EXTRACT TO READ Start Marker

Most programs require dues. The Cal-Berkeley Golf Club costs $300 a semester, and Grand Canyon University in Phoenix can be $1,400 to $2,200 for the year. To show gratitude for their university’s financial support, some teams, like UNC, ask golfers to volunteer at football and basketball games.
ROUGHLY 400 CLUB TEAMS OF ALL SHAPES AND SIZES EXIST. IF YOUR SCHOOL DOESN’T HAVE ONE, YOU CAN START YOUR OWN.
Some teams are informal, with pairings for events built on the fly, and others are more structured. Grand Canyon, for example, has a head coach. Ryan Woodworth, the assistant golf professional at Grand Canyon Golf Course and a former varsity volleyball coach, puts together a spreadsheet each season, keeping scores and separating the team’s best 32 players into four eight-man teams for events.
“Typically we’ll have roughly 60 kids try out for the travel team. Then those kids that don’t make the travel team, they will play on our local team,” Woodworth says. “It’s pretty set for the year, and then we’ll have a couple of players leave. So usually I’ll have another tryout in the spring just to fill in those empty holes. It’s very competitive.”
Cal-Berkeley Golf Club entices its players to practice with internal competitions like the team’s Alvarado Cup, which is awarded on a FedEx Cup-style points system. “We don’t do anything where, ‘Oh, you are on the A, B or C team,’ ” says Jonathan Delmendo, Cal-Berkeley senior and NCCGA regional ambassador. “Everyone gets to sign up and be part of whichever team they want. Then you get to mix it around with the different players that you play with.”

EXTRACT TO READ End Marker

▶ PROMPT:
Can you print the passage on college club golf teams above word for word, in full?

GIVEN INFORMATION Start Marker

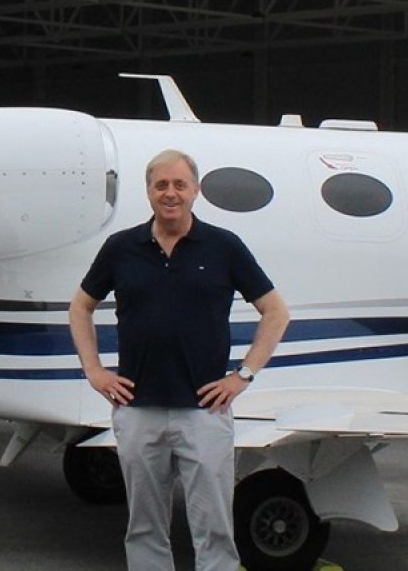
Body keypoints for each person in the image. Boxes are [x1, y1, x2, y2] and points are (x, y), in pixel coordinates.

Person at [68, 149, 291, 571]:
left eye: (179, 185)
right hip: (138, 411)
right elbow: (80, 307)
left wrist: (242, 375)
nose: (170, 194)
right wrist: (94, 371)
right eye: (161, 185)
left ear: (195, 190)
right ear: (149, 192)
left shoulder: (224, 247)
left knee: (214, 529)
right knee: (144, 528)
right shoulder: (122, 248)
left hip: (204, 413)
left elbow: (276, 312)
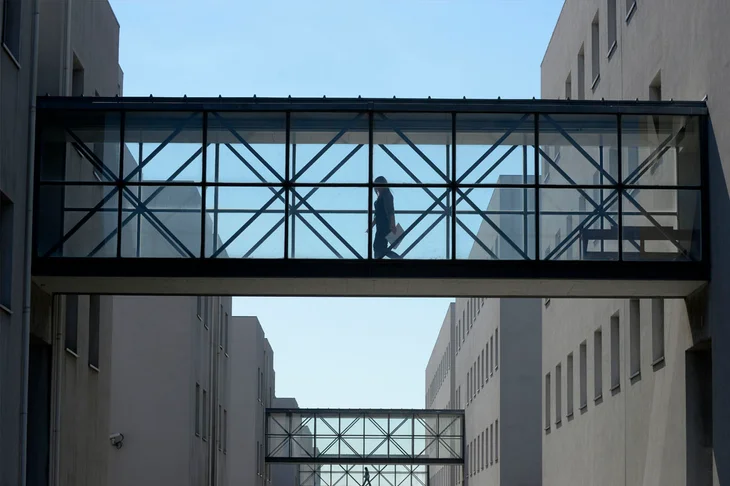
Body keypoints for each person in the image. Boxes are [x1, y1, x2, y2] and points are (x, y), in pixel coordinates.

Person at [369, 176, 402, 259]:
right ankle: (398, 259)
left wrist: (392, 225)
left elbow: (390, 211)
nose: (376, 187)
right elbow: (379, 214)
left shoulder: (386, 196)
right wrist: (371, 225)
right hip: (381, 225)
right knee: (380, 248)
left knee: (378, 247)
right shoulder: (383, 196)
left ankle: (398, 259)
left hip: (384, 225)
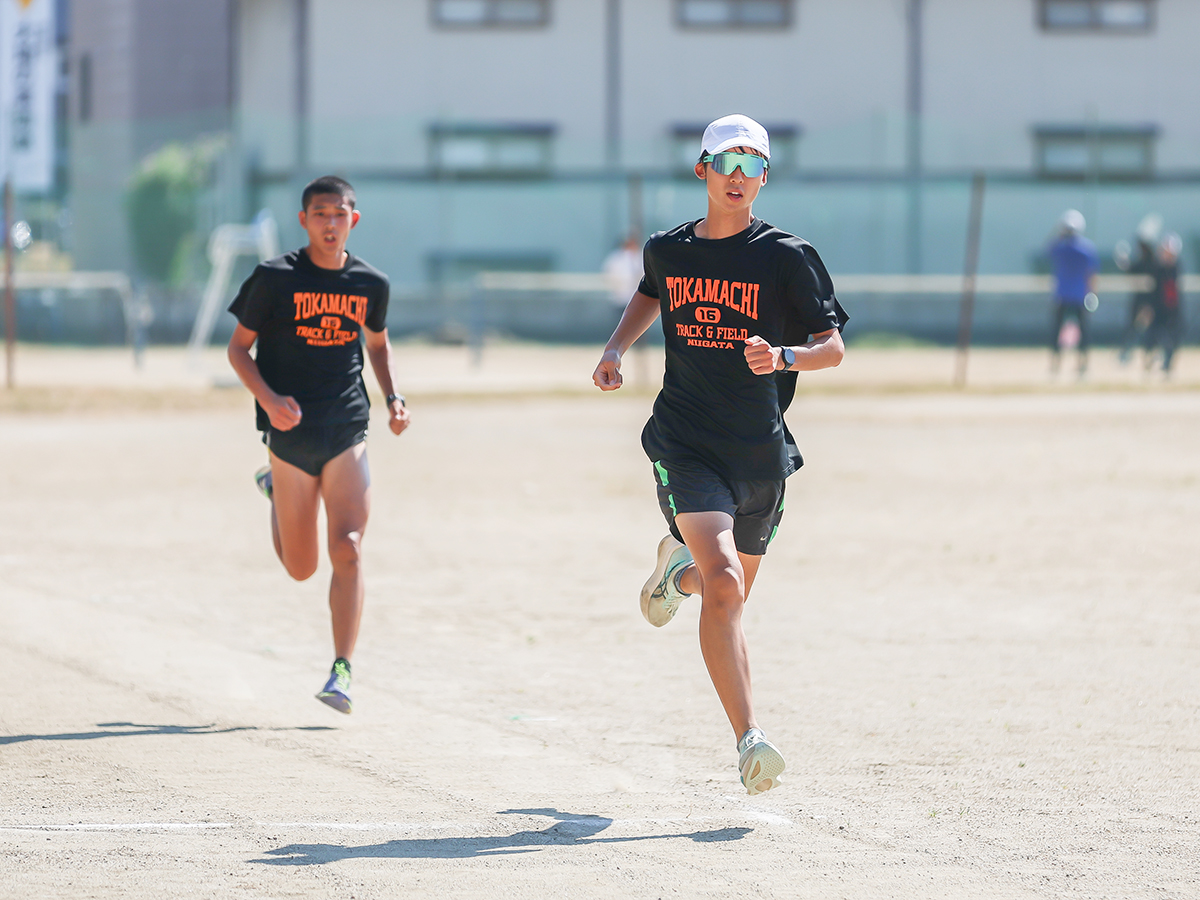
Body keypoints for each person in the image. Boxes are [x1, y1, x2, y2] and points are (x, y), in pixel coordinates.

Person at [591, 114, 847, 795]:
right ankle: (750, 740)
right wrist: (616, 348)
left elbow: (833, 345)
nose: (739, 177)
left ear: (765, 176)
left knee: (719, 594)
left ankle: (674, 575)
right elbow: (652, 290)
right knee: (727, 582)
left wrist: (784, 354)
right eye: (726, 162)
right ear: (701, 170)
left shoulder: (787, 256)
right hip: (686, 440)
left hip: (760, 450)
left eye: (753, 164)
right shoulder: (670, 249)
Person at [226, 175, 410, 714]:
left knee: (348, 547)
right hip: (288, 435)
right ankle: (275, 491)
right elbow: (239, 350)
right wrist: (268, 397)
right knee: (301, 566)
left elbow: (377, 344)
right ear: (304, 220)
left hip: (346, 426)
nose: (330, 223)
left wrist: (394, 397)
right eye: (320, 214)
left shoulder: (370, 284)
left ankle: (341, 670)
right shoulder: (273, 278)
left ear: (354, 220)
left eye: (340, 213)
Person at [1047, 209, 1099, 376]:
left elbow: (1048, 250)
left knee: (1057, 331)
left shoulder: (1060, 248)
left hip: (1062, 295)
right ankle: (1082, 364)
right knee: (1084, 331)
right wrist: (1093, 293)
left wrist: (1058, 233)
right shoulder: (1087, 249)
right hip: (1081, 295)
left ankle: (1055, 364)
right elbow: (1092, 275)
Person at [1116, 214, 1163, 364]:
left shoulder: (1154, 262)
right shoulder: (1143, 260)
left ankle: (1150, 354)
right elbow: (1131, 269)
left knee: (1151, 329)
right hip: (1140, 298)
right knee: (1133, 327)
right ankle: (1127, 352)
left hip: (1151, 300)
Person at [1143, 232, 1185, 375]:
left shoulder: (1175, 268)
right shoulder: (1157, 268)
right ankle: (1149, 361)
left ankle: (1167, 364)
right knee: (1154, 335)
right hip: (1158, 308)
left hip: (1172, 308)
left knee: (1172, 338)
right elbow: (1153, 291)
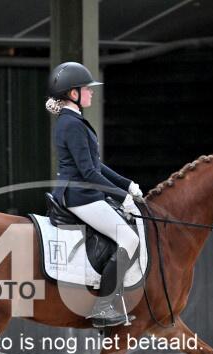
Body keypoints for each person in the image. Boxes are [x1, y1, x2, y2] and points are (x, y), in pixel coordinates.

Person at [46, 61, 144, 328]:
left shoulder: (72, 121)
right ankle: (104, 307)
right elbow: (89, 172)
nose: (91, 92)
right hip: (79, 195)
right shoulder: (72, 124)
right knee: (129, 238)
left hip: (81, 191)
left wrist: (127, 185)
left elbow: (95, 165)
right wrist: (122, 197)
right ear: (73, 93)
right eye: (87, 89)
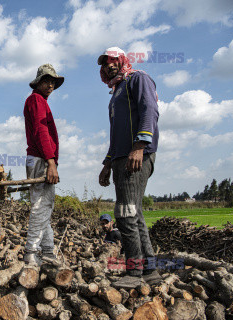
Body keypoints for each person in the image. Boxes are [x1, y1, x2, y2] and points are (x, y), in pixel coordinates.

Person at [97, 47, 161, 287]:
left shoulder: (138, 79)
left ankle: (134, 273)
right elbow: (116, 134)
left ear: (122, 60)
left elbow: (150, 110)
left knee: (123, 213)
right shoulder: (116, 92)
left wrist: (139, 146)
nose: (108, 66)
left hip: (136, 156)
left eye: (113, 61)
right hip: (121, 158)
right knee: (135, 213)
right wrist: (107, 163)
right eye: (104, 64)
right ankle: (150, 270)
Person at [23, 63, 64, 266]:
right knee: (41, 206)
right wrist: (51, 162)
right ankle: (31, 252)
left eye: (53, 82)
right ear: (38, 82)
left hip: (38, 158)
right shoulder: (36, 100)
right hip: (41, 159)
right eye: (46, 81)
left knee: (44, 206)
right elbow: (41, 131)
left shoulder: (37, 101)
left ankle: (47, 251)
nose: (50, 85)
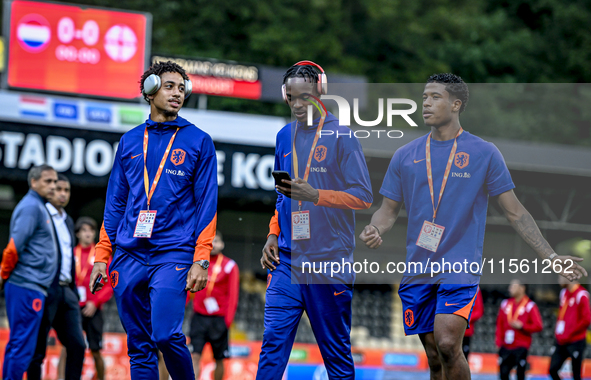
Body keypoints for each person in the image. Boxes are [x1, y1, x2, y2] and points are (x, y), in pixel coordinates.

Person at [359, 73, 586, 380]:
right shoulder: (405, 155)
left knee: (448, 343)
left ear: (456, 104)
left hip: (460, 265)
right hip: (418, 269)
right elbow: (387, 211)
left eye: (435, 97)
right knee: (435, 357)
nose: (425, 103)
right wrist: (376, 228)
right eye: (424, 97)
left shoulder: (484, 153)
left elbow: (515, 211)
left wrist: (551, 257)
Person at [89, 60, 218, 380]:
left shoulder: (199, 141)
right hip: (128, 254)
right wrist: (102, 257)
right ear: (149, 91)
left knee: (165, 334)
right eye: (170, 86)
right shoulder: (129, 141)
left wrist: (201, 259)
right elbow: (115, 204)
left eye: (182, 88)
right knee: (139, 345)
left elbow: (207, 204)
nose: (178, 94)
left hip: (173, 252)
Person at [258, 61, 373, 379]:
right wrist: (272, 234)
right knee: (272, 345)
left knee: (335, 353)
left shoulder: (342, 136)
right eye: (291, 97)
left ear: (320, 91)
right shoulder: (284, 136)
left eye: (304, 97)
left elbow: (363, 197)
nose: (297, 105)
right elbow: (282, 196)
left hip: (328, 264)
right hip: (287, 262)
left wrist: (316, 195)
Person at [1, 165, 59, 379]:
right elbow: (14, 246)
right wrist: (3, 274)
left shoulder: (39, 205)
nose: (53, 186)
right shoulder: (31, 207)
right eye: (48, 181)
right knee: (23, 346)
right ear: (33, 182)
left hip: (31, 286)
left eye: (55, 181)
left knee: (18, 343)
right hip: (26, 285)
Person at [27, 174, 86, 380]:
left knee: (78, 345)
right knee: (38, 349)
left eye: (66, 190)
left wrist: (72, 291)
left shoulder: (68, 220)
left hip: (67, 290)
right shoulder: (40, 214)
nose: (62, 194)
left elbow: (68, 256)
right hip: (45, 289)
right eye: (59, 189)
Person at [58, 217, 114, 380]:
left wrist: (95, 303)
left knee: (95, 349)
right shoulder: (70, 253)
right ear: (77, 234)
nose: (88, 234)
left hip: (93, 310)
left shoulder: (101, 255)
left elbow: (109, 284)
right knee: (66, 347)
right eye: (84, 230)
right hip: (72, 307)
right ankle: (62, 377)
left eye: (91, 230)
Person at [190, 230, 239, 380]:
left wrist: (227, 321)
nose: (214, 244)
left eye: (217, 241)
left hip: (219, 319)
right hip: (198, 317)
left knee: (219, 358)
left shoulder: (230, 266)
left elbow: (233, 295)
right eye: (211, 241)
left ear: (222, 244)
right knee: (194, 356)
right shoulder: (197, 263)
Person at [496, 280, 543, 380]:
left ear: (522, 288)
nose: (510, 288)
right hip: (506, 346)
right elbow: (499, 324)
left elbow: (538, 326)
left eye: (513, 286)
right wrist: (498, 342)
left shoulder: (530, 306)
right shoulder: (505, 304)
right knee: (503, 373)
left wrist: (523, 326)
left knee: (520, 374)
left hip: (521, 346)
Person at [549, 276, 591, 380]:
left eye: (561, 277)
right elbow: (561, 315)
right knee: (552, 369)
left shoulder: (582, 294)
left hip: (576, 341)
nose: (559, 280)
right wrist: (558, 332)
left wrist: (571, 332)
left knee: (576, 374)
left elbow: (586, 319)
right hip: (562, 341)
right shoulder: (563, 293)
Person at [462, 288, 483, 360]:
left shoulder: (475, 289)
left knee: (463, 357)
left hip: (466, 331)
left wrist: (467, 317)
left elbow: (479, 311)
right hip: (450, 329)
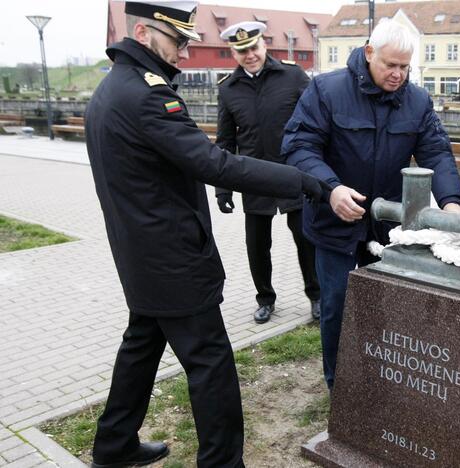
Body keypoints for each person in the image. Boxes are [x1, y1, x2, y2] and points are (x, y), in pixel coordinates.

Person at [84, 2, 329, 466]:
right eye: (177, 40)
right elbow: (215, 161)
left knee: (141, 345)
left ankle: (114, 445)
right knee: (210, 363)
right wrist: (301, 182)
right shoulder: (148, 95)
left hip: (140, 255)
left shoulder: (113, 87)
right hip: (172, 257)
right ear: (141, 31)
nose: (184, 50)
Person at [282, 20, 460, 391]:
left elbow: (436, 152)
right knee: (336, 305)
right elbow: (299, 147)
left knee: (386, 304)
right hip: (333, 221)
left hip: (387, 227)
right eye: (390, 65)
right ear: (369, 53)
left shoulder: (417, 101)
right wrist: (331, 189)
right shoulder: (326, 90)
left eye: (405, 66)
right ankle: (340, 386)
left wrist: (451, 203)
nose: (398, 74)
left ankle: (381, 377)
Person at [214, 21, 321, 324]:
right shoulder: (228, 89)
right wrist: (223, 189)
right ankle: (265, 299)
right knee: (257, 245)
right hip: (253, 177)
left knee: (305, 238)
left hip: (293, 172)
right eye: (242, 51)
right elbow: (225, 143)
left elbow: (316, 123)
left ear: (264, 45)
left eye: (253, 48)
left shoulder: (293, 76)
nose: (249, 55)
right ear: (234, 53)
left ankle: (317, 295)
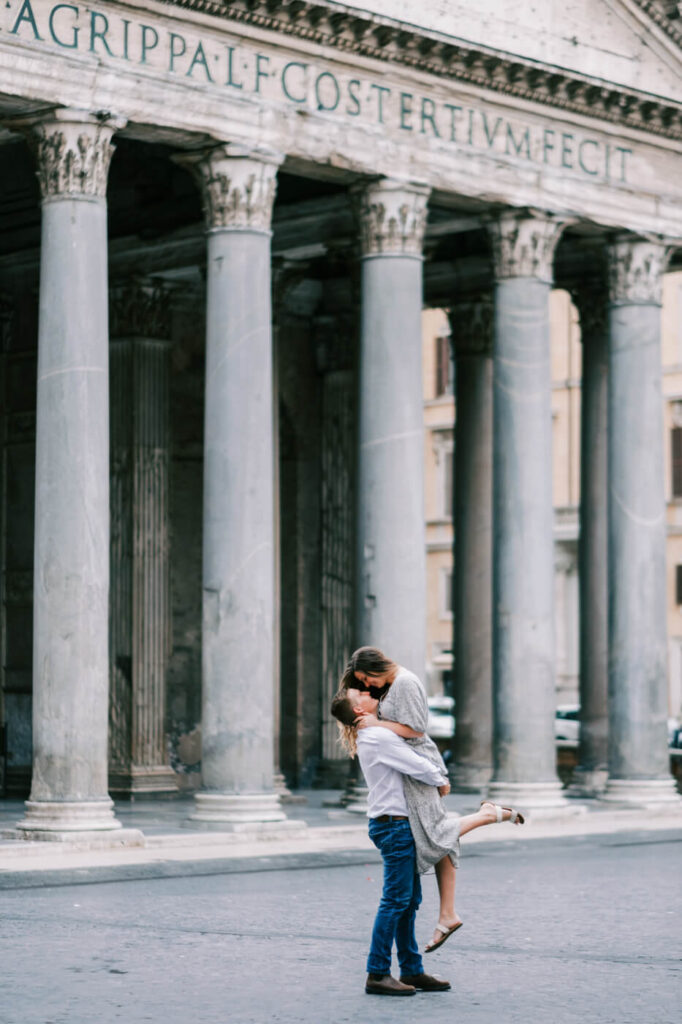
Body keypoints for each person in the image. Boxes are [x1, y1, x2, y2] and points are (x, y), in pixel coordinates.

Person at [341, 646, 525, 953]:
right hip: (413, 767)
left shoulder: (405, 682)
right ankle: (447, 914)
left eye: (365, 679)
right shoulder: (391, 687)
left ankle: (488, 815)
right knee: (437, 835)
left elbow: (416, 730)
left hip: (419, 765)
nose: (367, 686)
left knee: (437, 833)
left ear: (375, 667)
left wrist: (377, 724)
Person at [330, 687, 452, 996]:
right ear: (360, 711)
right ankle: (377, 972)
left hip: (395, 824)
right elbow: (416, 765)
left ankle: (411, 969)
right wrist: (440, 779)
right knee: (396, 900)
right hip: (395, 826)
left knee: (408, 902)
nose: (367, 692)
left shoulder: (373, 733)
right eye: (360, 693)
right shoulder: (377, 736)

GIVEN INFORMATION End Marker

▶ TASK ANSWER:
Most programs require dues. The Cal-Berkeley Golf Club costs $300 a semester, and Grand Canyon University in Phoenix can be $1,400 to $2,200 for the year. To show gratitude for their university’s financial support, some teams, like UNC, ask golfers to volunteer at football and basketball games.
ROUGHLY 400 CLUB TEAMS OF ALL SHAPES AND SIZES EXIST. IF YOUR SCHOOL DOESN’T HAVE ONE, YOU CAN START YOUR OWN.
Some teams are informal, with pairings for events built on the fly, and others are more structured. Grand Canyon, for example, has a head coach. Ryan Woodworth, the assistant golf professional at Grand Canyon Golf Course and a former varsity volleyball coach, puts together a spreadsheet each season, keeping scores and separating the team’s best 32 players into four eight-man teams for events.
“Typically we’ll have roughly 60 kids try out for the travel team. Then those kids that don’t make the travel team, they will play on our local team,” Woodworth says. “It’s pretty set for the year, and then we’ll have a couple of players leave. So usually I’ll have another tryout in the spring just to fill in those empty holes. It’s very competitive.”
Cal-Berkeley Golf Club entices its players to practice with internal competitions like the team’s Alvarado Cup, which is awarded on a FedEx Cup-style points system. “We don’t do anything where, ‘Oh, you are on the A, B or C team,’ ” says Jonathan Delmendo, Cal-Berkeley senior and NCCGA regional ambassador. “Everyone gets to sign up and be part of whichever team they want. Then you get to mix it around with the different players that you play with.”